I'm not sure that's true.  956 seems to be focused on iteration, setting of 
iteration parameters, "stickiness" of those parameters, which variable's values 
get compared to the specifed epsilon, etc.

My problem is not about iteration; it is that certain cells just don't get 
recalculated.  In the example sheet I provide, the iterations always properly 
run to convergence -- it's just that one single cell that should have 
contributed to the result was never touched.  That's the topic here, in 26708 --
 "some cells do not recalculate."  I think that the iteration in my example is 
incidental.

I'm hoping that by providing a repeatable test case, I've made your job a 
little easier.  As you can imagine, I'm having a lot of trouble trusting my 
Calc results.

--Dave/
Comment 14 ooo 2004-11-22 14:36:17 UTC
Dave,

> My problem is not about iteration; it is that certain cells just don't
> get recalculated.

I may sound nitpicking, but your issue _is_ about iteration. Just enter
the value 1500 twice into L2 and you'll see that L12 recalculates
according to your expectation. That's because a second iteration is done
with the results of the first iteration.

Eike
Comment 15 civiltongue 2004-11-23 02:55:33 UTC
Eike,

Thanks for your attention.  I won't argue with what you say.  I just want to do 
my best to get the problem properly categorized, hoping that would make it 
easier to fix.  If you've read my comment (Mon Nov 1 15:27:11) and don't agree, 
I defer to your judgment.  Again, I appreciate your work on OOo and have enjoyed 
using the product.

--Dave/
Comment 16 sinisa 2004-12-03 07:45:52 UTC
This reminds me of "issue 5242" that I have reported on May 24. 2002. :

------- quote from issue 5242: ------------
... sometimes when I delete one 
row (or more of them), some cells don't get recalculated when I change some 
values they depend on. The calculations are very simple addition and 
multiplication of two cells. I cannot even force recalculation, until I re-
enter the formula in the cell...
-------- end of quote    ----------

That issue has been resolved, now I don't need to open old Excell files no more,
but I still ocasionaly get the same behavior in files created in OOo from
begining. Another solution (apart from re-entering formula) is to close and
re-open the file.

This time I am not able to reproduce bug. 
It appears in all versions I have used (up to version 1.9m47!)

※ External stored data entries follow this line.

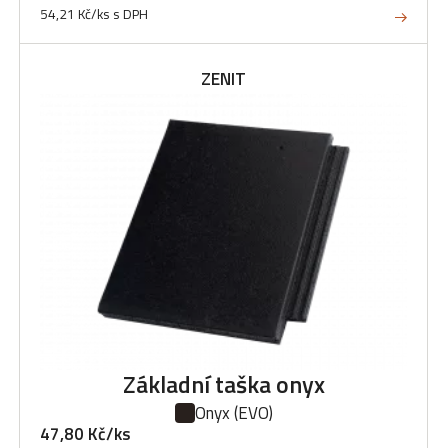
54,21 Kč/ks s DPH
ZENIT
Základní taška onyx
Onyx
(EVO)
47,80 Kč/ks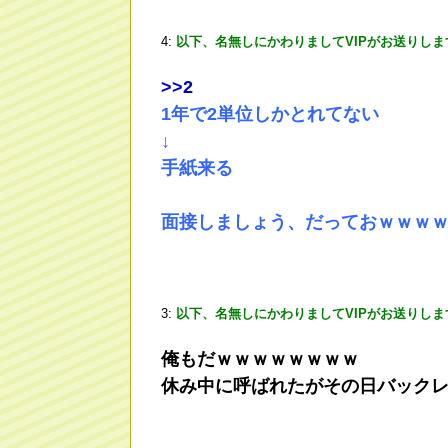
4:
以下、名無しにかわりましてVIPがお送りしま
>
>2
1年で2単位しかとれてない
↓
手紙来る
面接しましょう、だっておｗｗｗ
3:
以下、名無しにかわりましてVIPがお送りしま
俺もだｗｗｗｗｗｗｗｗ
休み中に呼ばれたがその日バック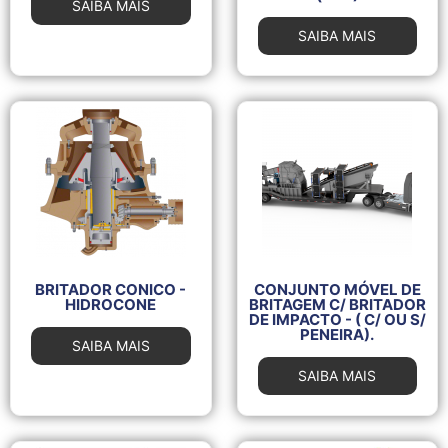
SAIBA MAIS
SAIBA MAIS
BRITADOR CONICO -
CONJUNTO MÓVEL DE
HIDROCONE
BRITAGEM C/ BRITADOR
DE IMPACTO - ( C/ OU S/
PENEIRA).
SAIBA MAIS
SAIBA MAIS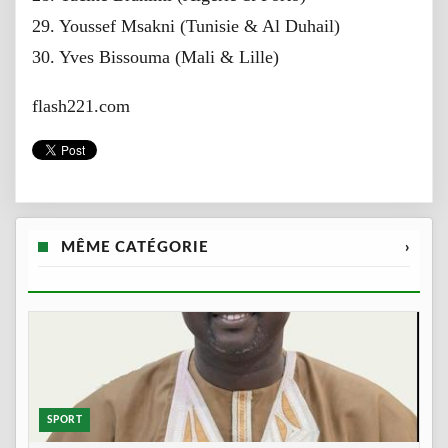
29. Youssef Msakni (Tunisie & Al Duhail)
30. Yves Bissouma (Mali & Lille)
flash221.com
MÊME CATÉGORIE
›
SPORT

Now, I can live with that, but have seen more than a few people giving up on OOo
because they cannot rely on results they see.
Comment 17 ooo 2004-12-03 10:21:31 UTC
Sinisa,

> This time I am not able to reproduce bug. 
> It appears in all versions I have used (up to version 1.9m47!)

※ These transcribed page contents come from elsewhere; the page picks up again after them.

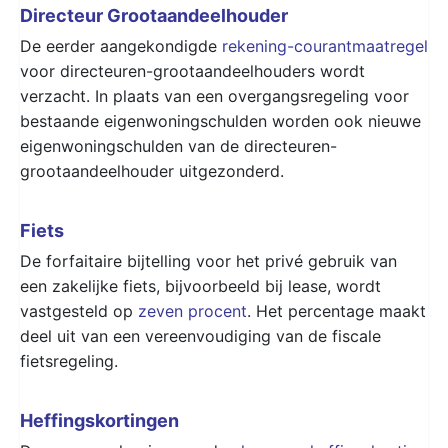
Directeur Grootaandeelhouder
De eerder aangekondigde
rekening-courantmaatregel
voor directeuren-grootaandeelhouders wordt
verzacht. In plaats van een overgangsregeling voor
bestaande eigenwoningschulden worden ook nieuwe
eigenwoningschulden van de directeuren-
grootaandeelhouder uitgezonderd.
Fiets
De forfaitaire bijtelling voor het privé gebruik van
een zakelijke fiets, bijvoorbeeld bij lease, wordt
vastgesteld op
zeven procent
. Het percentage maakt
deel uit van een vereenvoudiging van de fiscale
fietsregeling.
Heffingskortingen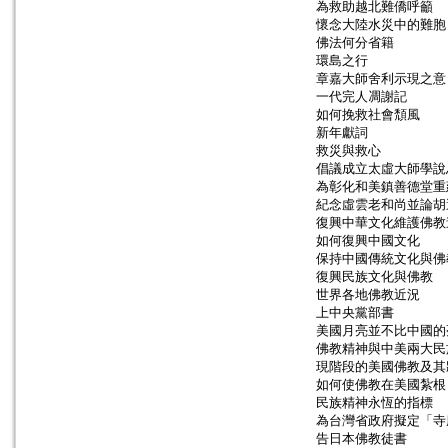
為救助越北難僑呼籲
懷念大陸水災中的難胞
佛法何分省籍
環島之行
章嘉大師舍利示現之意
一代完人凋謝記
如何挽救社會頹風
新年獻詞
救災與救心
倡議成立太虛大師學說
為彰化和美鎮善德堂重
紀念虛雲老和尚並論胡
復興中華文化維護佛教
如何復興中國文化
保持中國傳統文化與佛
復興民族文化與佛教
世界各地佛教近況
上中央黨部書
美國月亮並不比中國的
佛教精神與中美兩大民
現階段的美國佛教及其
如何使佛教在美國紮根
民族精神永恆的指標
為台灣省政府擬定「寺
告日本佛教徒書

Is your problem still reproducible in a more recent version, 1.9m62 or so?
It may be that it is related to issue 26431, which is fixed now.

Eike
Comment 18 vinnikovm 2005-02-04 19:42:29 UTC
The bugs was not reproducible for Linux , Oo1.1. However,it seems from the 
original report that  formulas do not update when the changes are made to the 
the lower hierarchy of cells that are indirectly included in the formula.